Riflettere sui molti aspetti della violenza
Di certo non lo è il tema, e l’urgente cambiamento culturale a cui anche l’attualità continua a chiamarci chiede uno sviluppo dilatato nel tempo e un’interlocuzione costante tra tutti gli attori (è il caso di dirlo) della società, soprattutto quelli che difficilmente frequenterebbero un teatro se non per atto di presenza in occasioni simili a queste.
E tuttavia, mentre si riflette sul presente e sul futuro, la piccola e spietata antologia di ‘Ferite a morte’ resta preziosa e drammatica (anche) per la sua continuità.
Si vorrebbe, oggi, poter valutare, e c’è tempo di farlo soltanto in parte, i molti aspetti della violenza, anche e forse soprattutto quelli meno riconoscibili come quella economica e psicologica, ad esempio, che compaiono nella voce di donne già morte come dati tragicamente assodati, campanelli d’allarme molto spesso inavvertiti (e altrettanto spesso non raccolti da chi manca al suo dovere di proteggere).
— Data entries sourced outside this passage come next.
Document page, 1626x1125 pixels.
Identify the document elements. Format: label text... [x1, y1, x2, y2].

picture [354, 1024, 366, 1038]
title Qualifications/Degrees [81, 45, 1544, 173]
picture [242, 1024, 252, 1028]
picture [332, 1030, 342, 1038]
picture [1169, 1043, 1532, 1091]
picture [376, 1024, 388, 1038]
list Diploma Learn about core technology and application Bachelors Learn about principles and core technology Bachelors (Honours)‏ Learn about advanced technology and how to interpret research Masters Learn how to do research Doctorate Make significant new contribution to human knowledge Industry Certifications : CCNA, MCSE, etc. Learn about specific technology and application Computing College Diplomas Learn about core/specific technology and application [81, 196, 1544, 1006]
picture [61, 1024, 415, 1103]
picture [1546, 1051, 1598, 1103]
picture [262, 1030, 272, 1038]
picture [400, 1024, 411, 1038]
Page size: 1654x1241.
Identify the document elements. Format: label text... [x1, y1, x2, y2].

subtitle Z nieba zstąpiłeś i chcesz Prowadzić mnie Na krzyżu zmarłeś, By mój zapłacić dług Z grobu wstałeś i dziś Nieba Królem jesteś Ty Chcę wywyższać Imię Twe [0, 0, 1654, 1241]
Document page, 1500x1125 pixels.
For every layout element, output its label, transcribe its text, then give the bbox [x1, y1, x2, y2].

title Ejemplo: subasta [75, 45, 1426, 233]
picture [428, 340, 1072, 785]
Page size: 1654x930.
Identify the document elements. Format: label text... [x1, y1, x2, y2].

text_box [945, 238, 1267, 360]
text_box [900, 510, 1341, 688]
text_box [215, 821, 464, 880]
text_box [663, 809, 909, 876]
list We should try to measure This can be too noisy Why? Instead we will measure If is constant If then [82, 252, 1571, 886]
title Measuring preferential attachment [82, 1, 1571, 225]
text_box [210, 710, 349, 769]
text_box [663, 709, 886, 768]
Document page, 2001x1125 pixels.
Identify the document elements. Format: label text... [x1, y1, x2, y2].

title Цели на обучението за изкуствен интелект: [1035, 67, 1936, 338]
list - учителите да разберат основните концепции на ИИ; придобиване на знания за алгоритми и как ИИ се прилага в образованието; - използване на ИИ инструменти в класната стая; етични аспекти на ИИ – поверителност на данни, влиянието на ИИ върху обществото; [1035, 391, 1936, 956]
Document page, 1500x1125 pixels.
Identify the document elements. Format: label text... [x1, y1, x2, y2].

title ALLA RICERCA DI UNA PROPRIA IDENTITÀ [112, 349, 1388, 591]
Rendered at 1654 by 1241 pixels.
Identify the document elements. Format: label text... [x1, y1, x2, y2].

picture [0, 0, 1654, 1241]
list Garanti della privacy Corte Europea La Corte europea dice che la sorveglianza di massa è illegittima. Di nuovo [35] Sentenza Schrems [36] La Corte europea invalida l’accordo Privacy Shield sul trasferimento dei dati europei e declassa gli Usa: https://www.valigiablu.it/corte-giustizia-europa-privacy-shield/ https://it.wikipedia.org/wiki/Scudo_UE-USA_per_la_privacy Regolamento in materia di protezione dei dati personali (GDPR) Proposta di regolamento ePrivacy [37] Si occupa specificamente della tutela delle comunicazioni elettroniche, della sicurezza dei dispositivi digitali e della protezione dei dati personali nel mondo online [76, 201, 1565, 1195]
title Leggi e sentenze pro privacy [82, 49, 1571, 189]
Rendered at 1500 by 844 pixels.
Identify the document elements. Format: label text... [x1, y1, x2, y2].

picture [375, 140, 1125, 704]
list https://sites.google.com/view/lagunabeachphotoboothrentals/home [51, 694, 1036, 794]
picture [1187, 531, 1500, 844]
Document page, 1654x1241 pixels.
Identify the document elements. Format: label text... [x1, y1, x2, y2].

E invece siamo ancora, (l’aggettivo lo metta chi legge) allo stesso punto di sempre. A doverne parlare ancora e sempre troppo tardi, in una società che si affretta a ricordare (o a convincersi, va detto) che “il patriarcato non esiste”.
E finché le donne continueranno a morire, e questo testo a mantenere la stessa forza ed attualità, continua ad avere la stessa importanza che i palcoscenici, e i gruppi di donne che – come le dodici di questa serata – li abitano o li occupano, se ne facciano cassa di risonanza.
Chiara Palumbo
Foto dal web
Teatro Carcano
26 novembre
Ferite a morte
di Serena Dandini e Maura Misiti
con Serena Dandini, Lella Costa, Orsetta De Rossi e Rita Pelusio
Lettrici: Saba Anglana, BIGMAMA, Claudia De Lillo, Elisa Ercoli, Lorenza Ghidini, Veronica Lucchesi, Matilde Pacella, Germana Pasquero e Serena Sinigaglia
In foyer sarà presente il presidio dell’Associazione Differenza Donna APS ONG nata con l’obiettivo di far emergere, conoscere, combattere, prevenire e superare la violenza di genere.
Nel corso degli anni i progetti di Differenza Donna hanno trovato consenso, sostegno e finanziamento, sia a livello nazionale che internazionale.